Task details :: Count the lines in the rows below that contain the string "Документы", treating uppercase and lowercase letters as different. Give only the number.

Exercise material ::

###

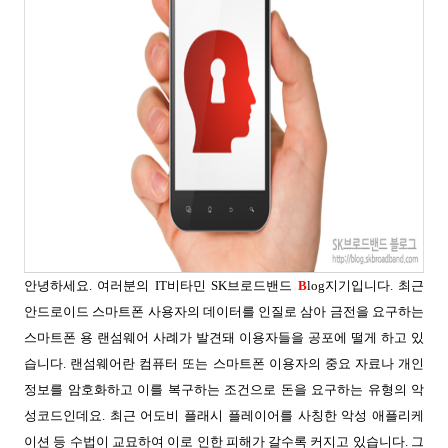
안녕하세요. 여러분의 IT비타민 SK브로드밴드
B
log지기입니다. 최근
안드로이드 스마트폰 사용자의 데이터를 인질로 삼아 금전을 요구하는
스마트폰 용 랜섬웨어 사례가 발견돼 이용자들을 공포에 떨게 하고 있
습니다. 랜섬웨어란 컴퓨터 또는 스마트폰 이용자의 중요 자료나 개인
정보를 암호화하고 이를 복구하는 조건으로 돈을 요구하는 유형의 악
성코드인데요. 최근 어도비 플래시 플레이어를 사칭한 악성 애플리케
이션 등 수법이 교묘하여 이로 인한 피해가 갈수록 커지고 있습니다. 그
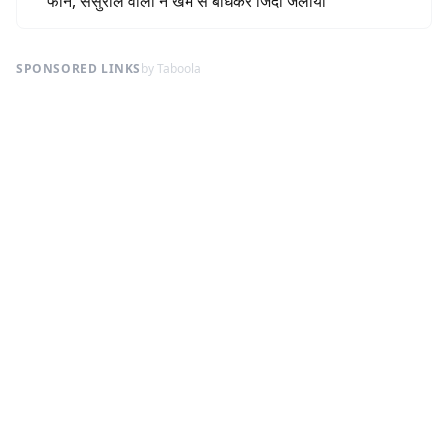
फोन, ससुराल वालों ने खंभे से बांधकर जिंदा जलाया
SPONSORED LINKS
by Taboola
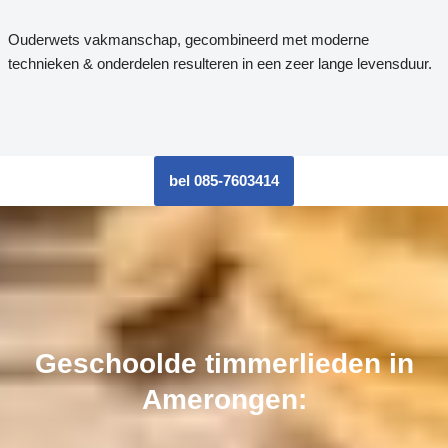
Ouderwets vakmanschap, gecombineerd met moderne
technieken & onderdelen resulteren in een zeer lange levensduur.
bel 085-7603414
Geschoolde timmerlieden in
Amerongen:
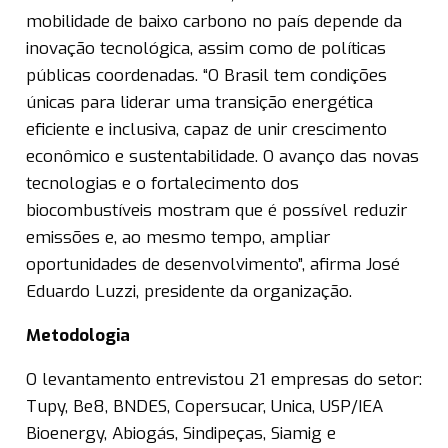
mobilidade de baixo carbono no país depende da
inovação tecnológica, assim como de políticas
públicas coordenadas. “O Brasil tem condições
únicas para liderar uma transição energética
eficiente e inclusiva, capaz de unir crescimento
econômico e sustentabilidade. O avanço das novas
tecnologias e o fortalecimento dos
biocombustíveis mostram que é possível reduzir
emissões e, ao mesmo tempo, ampliar
oportunidades de desenvolvimento”, afirma José
Eduardo Luzzi, presidente da organização.
Metodologia
O levantamento entrevistou 21 empresas do setor:
Tupy, Be8, BNDES, Copersucar, Unica, USP/IEA
Bioenergy, Abiogás, Sindipeças, Siamig e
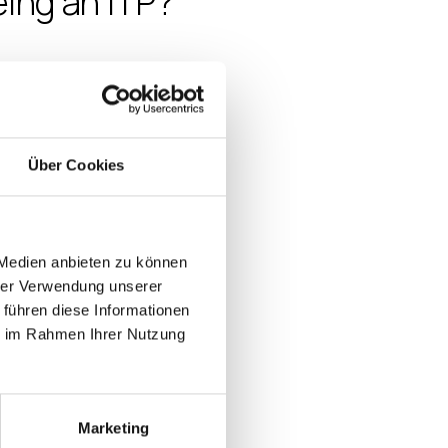
eing an ITP?
gnation
rs, Certificate
Über Cookies
es
are Access
k Group
portunities
 Medien anbieten zu können
hrer Verwendung unserer
ith PM/ENG/Leadership
 führen diese Informationen
s to IGEL Academy Premium
ie im Rahmen Ihrer Nutzung
o IGEL Now & Next Event
n-Person Event
hnical Support
Marketing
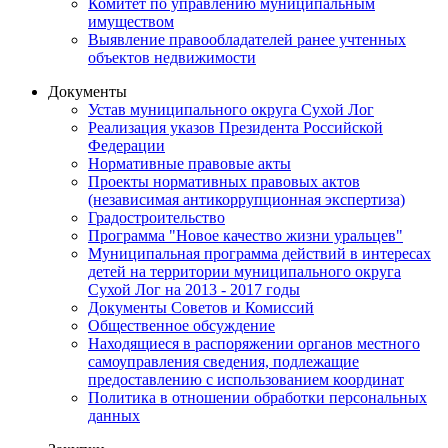
Комитет по управлению муниципальным
имуществом
Выявление правообладателей ранее учтенных
объектов недвижимости
Документы
Устав муниципального округа Сухой Лог
Реализация указов Президента Российской
Федерации
Нормативные правовые акты
Проекты нормативных правовых актов
(независимая антикоррупционная экспертиза)
Градостроительство
Программа "Новое качество жизни уральцев"
Муниципальная программа действий в интересах
детей на территории муниципального округа
Сухой Лог на 2013 - 2017 годы
Документы Советов и Комиссий
Общественное обсуждение
Находящиеся в распоряжении органов местного
самоуправления сведения, подлежащие
предоставлению с использованием координат
Политика в отношении обработки персональных
данных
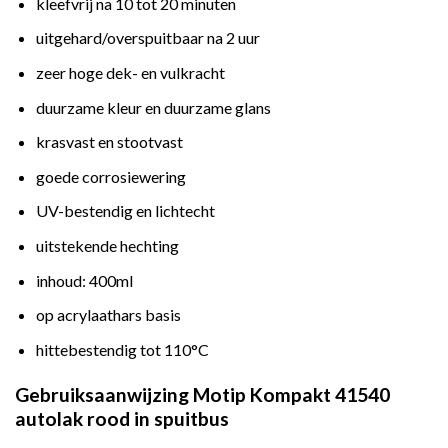
kleefvrij na 10 tot 20 minuten
uitgehard/overspuitbaar na 2 uur
zeer hoge dek- en vulkracht
duurzame kleur en duurzame glans
krasvast en stootvast
goede corrosiewering
UV-bestendig en lichtecht
uitstekende hechting
inhoud: 400ml
op acrylaathars basis
hittebestendig tot 110°C
Gebruiksaanwijzing Motip Kompakt 41540
autolak rood in spuitbus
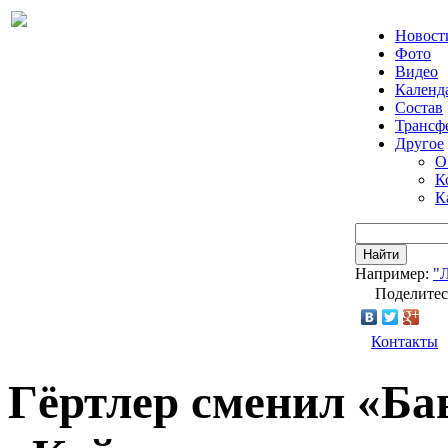
Новост
Фото
Видео
Календ
Состав
Трансф
Другое
О
К
К
Найти
Например:
"
Поделитес
Контакты
Гёртлер сменил «Ба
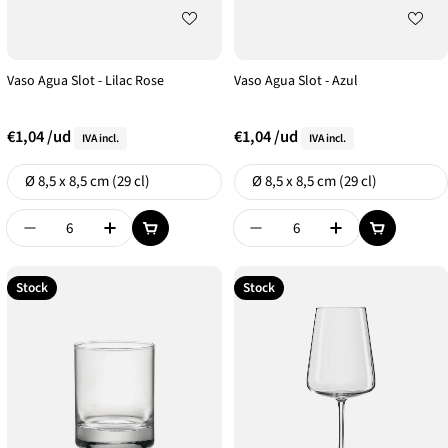
Vaso Agua Slot - Lilac Rose
Vaso Agua Slot - Azul
€1,04
/ud
€1,04
/ud
IVA incl.
IVA incl.
Formato
Formato
Ø 8,5 x 8,5 cm (29 cl)
Ø 8,5 x 8,5 cm (29 cl)
Disminuir Cantidad De {{ Product }}
Aumentar Cantidad De {{ Product }}
Disminuir Cantidad De {{
Aumentar Canti
Stock
Stock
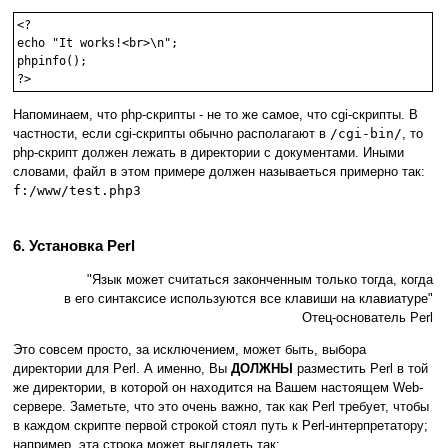
<?

echo "It works!<br>\n";

phpinfo();

?>
Напоминаем, что php-скрипты - не то же самое, что cgi-скрипты. В
частности, если cgi-скрипты обычно располагают в
/cgi-bin/
, то
php-скрипт должен лежать в директории с документами. Иными
словами, файл в этом примере должен называеться примерно так:
f:/www/test.php3
6. Установка Perl
"Язык может считаться законченным только тогда, когда
в его синтаксисе используются все клавиши на клавиатуре"
Отец-основатель Perl
Это совсем просто, за исключением, может быть, выбора
директории для Perl. А именно, Вы
ДОЛЖНЫ
разместить Perl в той
же директории, в которой он находится на Вашем настоящем Web-
сервере. Заметьте, что это очень важно, так как Perl требует, чтобы
в каждом скрипте первой строкой стоял путь к Perl-интерпретатору;
например, эта строка может выглядеть так:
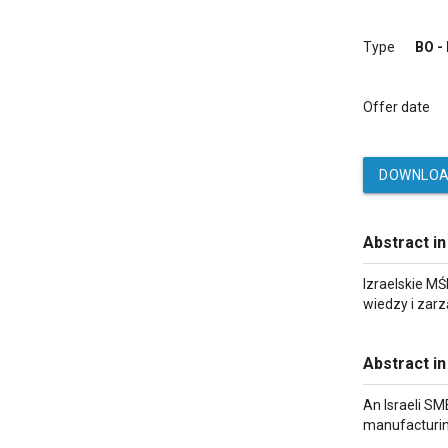
Type
BO -
Offer date
DOWNLOA
Abstract in
Izraelskie M
wiedzy i zarz
Abstract in
An Israeli S
manufacturin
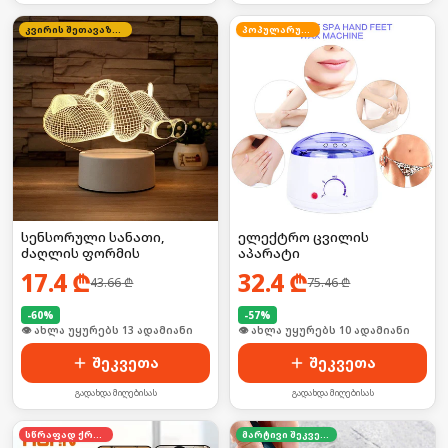
კვირის შეთავაზება
პოპულარული
სენსორული სანათი,
ელექტრო ცვილის
ძაღლის ფორმის
აპარატი
17.4
₾
32.4
₾
43.66
₾
75.46
₾
-
60
%
-
57
%
🛒 ბოლო 24სთ-ში იყიდა 16-მა
🛒 ბოლო 24სთ-ში იყიდა 15-მა
შეკვეთა
შეკვეთა
გადახდა მიღებისას
გადახდა მიღებისას
სწრაფად ქრება
მარტივი შეკვეთა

###

Task response :: 2